Histopathologic study of partial hydatidiform moles and DNA triploid placentas

Sixty-two placentas with a triploid DNA content, which were analyzed by flow cytometry using paraffin-embedded tissues, were histologically investigated. These placentas were histologically classified as follows: 51 partial hydatidiform moles (PM), two hydropic abortuses and nine non-hydropic placentas. The DNA indices of the triploid peaks were between 1.41 and 1.60. Histologically, two populations of normal and edematous villi, vesicular villous edema with cistern formation, focal syncytiotrophoblastic hyperplasia with vacuolation, and villous scalloping with trophoblastic inclusion were almost always observed in the PM, but no single pathologic feature was specific for PM. The two entities, PM and triploid placenta, overlapped. Not all triploid gestations are PM and not all PM moles are triploid as shown in previously reported diploid or tetraploid PM. Although no patient with triploid PM developed persistent disease in this series, follow up of triploid PM is required as long as its true biological potential remains unclear. Flow cytometry is a reliable aid in the diagnosis of PM.
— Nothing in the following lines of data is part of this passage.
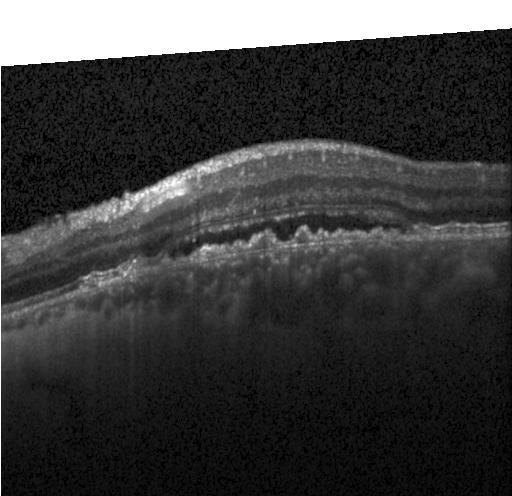
OCT finding: a choroidal neovascular membrane.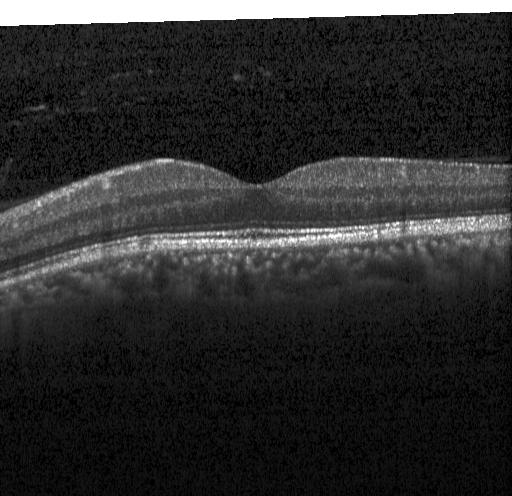

Heidelberg Spectralis OCT system, SD-OCT, fovea-centered, retinal OCT B-scan — Assessment: neither CNV, DME, nor drusen.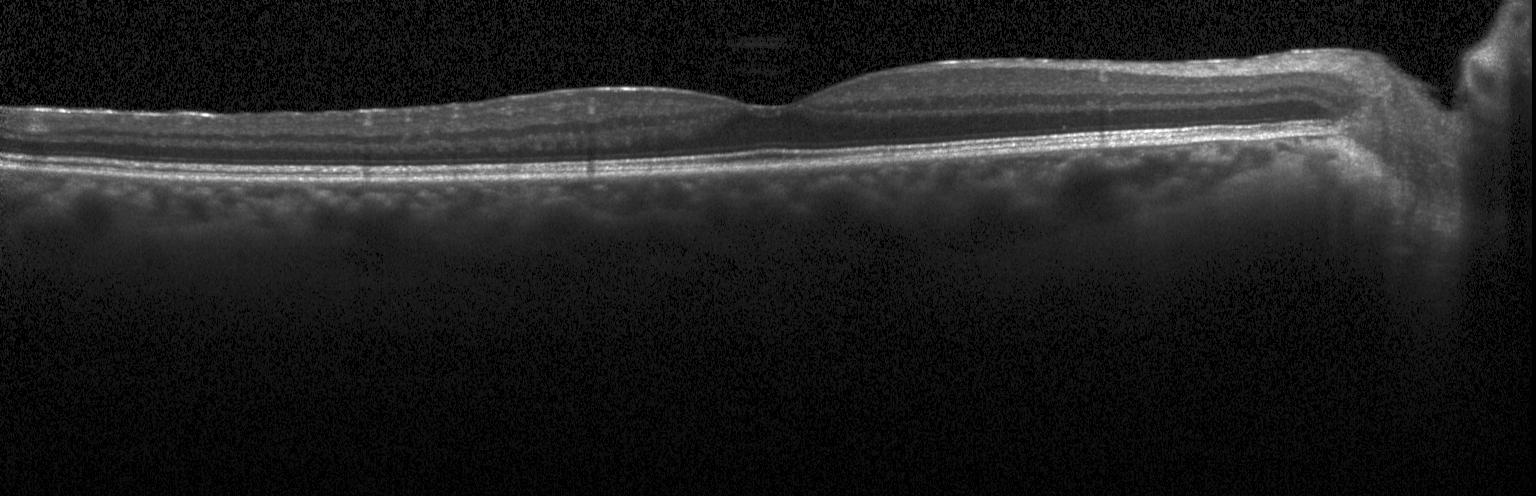 OCT B-scan showing no choroidal neovascularization, diabetic macular edema, or drusen.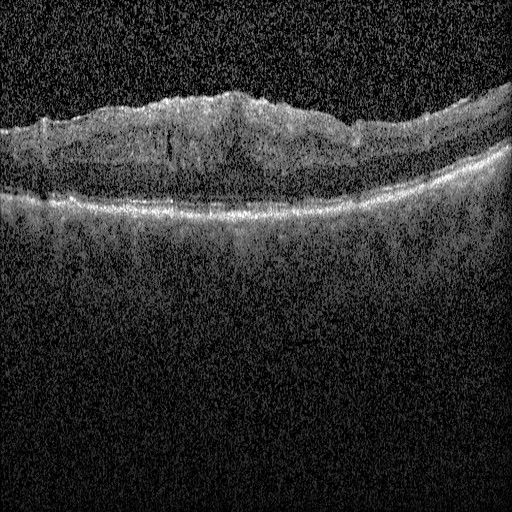
Impression: DME.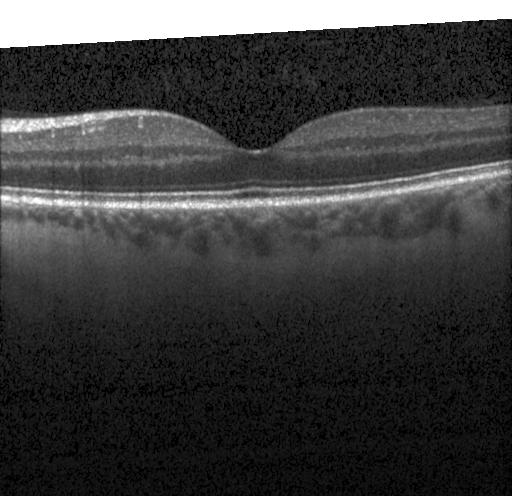
OCT B-scan — Impression: no CNV, DME, or drusen.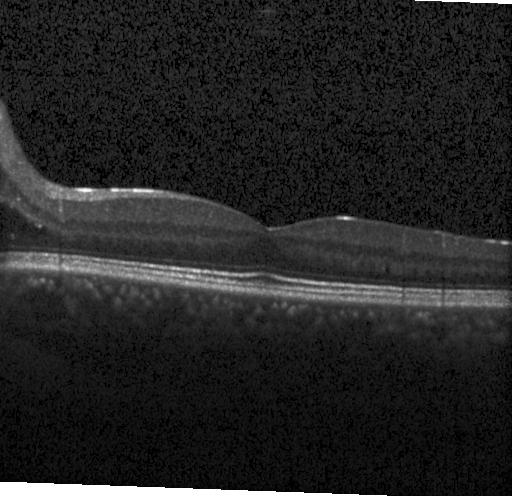

OCT finding: no choroidal neovascularization, diabetic macular edema, or drusen.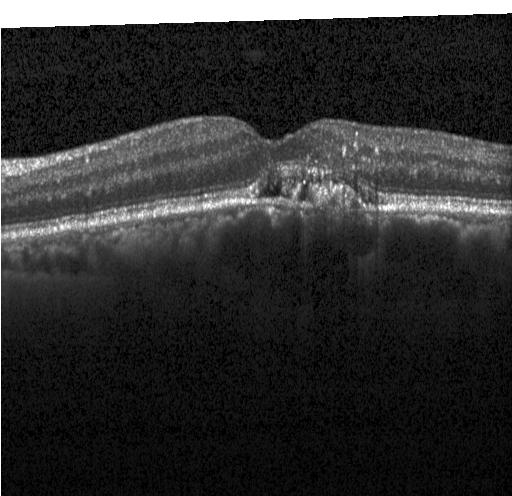
Optical coherence tomography scan — Assessment: choroidal neovascularization.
Distinctive flow histogram pattern in molar pregnancies with elevated maternal serum human chorionic gonadotropin levels

BACKGROUND

Flow cytometric analysis of trophoblastic tissue has shown that most partial hydatidiform moles (PMs) are triploid, whereas most complete moles (CMs) are diploid or tetraploid. Ploidy analysis can support a diagnosis of CM or PM. However, in some cases, a precise diagnosis cannot be rendered.

METHODS

This study examined DNA flow histograms in 86 cases of histologically diagnosed moles and nonmoles to identify patterns specific to moles to eliminate indeterminate diagnoses. Forty hydropic abortions, 17 CMs, and 29 PMs were analyzed, and results were correlated with microscopic appearance and maternal serum human chorionic gonadotropin (HCG) levels.

RESULTS

Analysis of nondiploid histologic moles in which the initial maternal serum HCG level was greater than 150,000 mIU/ml showed similar histograms in 12 of 14 cases. In these 12 specimens, a distinct aneuploid peak could not be delineated from multiple cell populations between the G0/G1 and G2/M or G0/G1diploid and G0/G1aneuploid peaks. This commonly appeared as a slope rising toward the tetraploid region. S-phase fraction values showed a trend toward higher values in the moles versus nonmoles, but the difference was not statistically significant.

CONCLUSIONS

This sloping histogram pattern may reflect progression from a single aneuploid to multiple aneuploid populations. Its statistically significant correlation (P < 0.001) with high maternal serum HCG values suggests the presence of a highly metabolically active population of aneuploid trophoblast. Because it appears specific to nondiploid moles, recognition of the pattern will aid in the distinction of mole from hydropic spontaneous abortion.